Stomping on Toes: The New Tennie Shoes Syndrome

Lancelet shoes01

Lancelet shoes01 (Photo credit: Wikipedia)

The worst thing that could ever happen to a boy in my coastal Alabama elementary school was to get a new pair of shoes. After running around the back yard to prove to his family that he was indeed faster with the new kicks, he would be of two minds about wearing them to school.

His mother, of course, would want him to wear them. In no alternate reality could a mom possibly understand why her son would would prefer to wear ragged, stinky old sneakers (or as we used to call them, “tennie shoes“) while brand-spanking new white ones waited in his closet at home.

On one hand, he wanted nothing more than to show off the latest in tennie shoe technology to his friends. On the other hand, he knew that once he wore them to school that first day, they would never be the same again.

That’s because as soon as his school friends — his friends, mind you, not his enemies — discovered that he had new shoes, there was only one thing for them to do: scuff and dirty the ever-living crap out of them.Why? Well, that’s for their therapists to determine for sure, but I think we can make some educated guesses.

Atlanta megachurch pastor Andy Stanley recently did a series of sermons entitled “The Comparison Trap” in which he examined this phenomenon. He explored the very human tendency to always compare our situation to others’.

We either react to other people’s life changes with a bad case of the “mores” — if someone has something good, we have something better; if they have experienced something bad, we have experienced something worse — or we react with passive-aggressive behavior. We may say, “Well, bless your heart,” but we’re really thinking, “Yeah, he had that one coming to him.”

I’ve experienced this myself recently … on both sides of the equation. Some younger friends and colleagues have found success with their own feature films. It’s amazing how the success of others can expose the worst and darkest parts of your own heart. “They haven’t earned that. They haven’t paid their dues. That film is clearly for a dumb audience. It’s a good thing they don’t have children, because DHR would take them away from whomever made that thing.” There’s no end to the things we’ll say to assuage our own feelings of failure.

On the other hand, with the recent debut of my own feature film at the Nashville Film Festival, the silence of some “friends” has been deafening. My co-director and I have often observed that there are many people who were relishing the film’s long gestation, thinking the project dead.  And I’m sure those same critics have a well-honed list of justifications now that the film is done: “It didn’t win any awards. I heard the crowds were tiny. Too bad they didn’t finish it when they were still young enough to enjoy it.”

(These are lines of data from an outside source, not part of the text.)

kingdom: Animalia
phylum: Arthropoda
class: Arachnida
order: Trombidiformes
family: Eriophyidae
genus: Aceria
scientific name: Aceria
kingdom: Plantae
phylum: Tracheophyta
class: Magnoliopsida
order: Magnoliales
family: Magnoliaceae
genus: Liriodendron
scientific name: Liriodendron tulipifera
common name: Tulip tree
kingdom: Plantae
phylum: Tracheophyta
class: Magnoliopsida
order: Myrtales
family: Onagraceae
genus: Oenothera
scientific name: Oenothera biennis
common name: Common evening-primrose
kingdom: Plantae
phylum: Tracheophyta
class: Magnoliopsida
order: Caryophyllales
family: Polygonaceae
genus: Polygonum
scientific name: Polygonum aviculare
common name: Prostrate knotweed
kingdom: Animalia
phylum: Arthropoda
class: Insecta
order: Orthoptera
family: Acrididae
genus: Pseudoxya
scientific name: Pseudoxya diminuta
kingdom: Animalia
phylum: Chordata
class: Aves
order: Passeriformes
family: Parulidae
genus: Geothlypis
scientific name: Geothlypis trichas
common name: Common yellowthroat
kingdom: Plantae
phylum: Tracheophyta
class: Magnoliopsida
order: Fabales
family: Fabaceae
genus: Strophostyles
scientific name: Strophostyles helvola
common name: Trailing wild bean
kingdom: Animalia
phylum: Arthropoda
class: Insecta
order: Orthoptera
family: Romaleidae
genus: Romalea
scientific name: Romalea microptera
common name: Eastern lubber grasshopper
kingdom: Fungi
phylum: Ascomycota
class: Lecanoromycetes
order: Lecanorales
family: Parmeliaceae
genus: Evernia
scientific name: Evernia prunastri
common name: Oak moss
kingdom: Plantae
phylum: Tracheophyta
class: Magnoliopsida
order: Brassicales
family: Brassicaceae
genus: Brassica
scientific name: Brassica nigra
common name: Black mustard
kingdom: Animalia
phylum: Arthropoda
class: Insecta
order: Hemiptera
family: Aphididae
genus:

Why do we do it? Why do we, even in the supposed maturity of adulthood, still trip over ourselves to scuff and dirty our friends’ new tennie shoes? The reality is our lives are like snowflakes: tiny, fragile and melty.

Wait, that’s not right. Let’s try that again.

Our lives are like fingerprints: uniquely individual and the best evidence pointing back to our own guilt. And we’re all guilty on some level. The best thing we can do as people, as Real Southerners, is to celebrate our friends’ successes, mourn their losses and hope that they’ll be there to do the same for us.

And when they’re not looking, scuff up their shoes.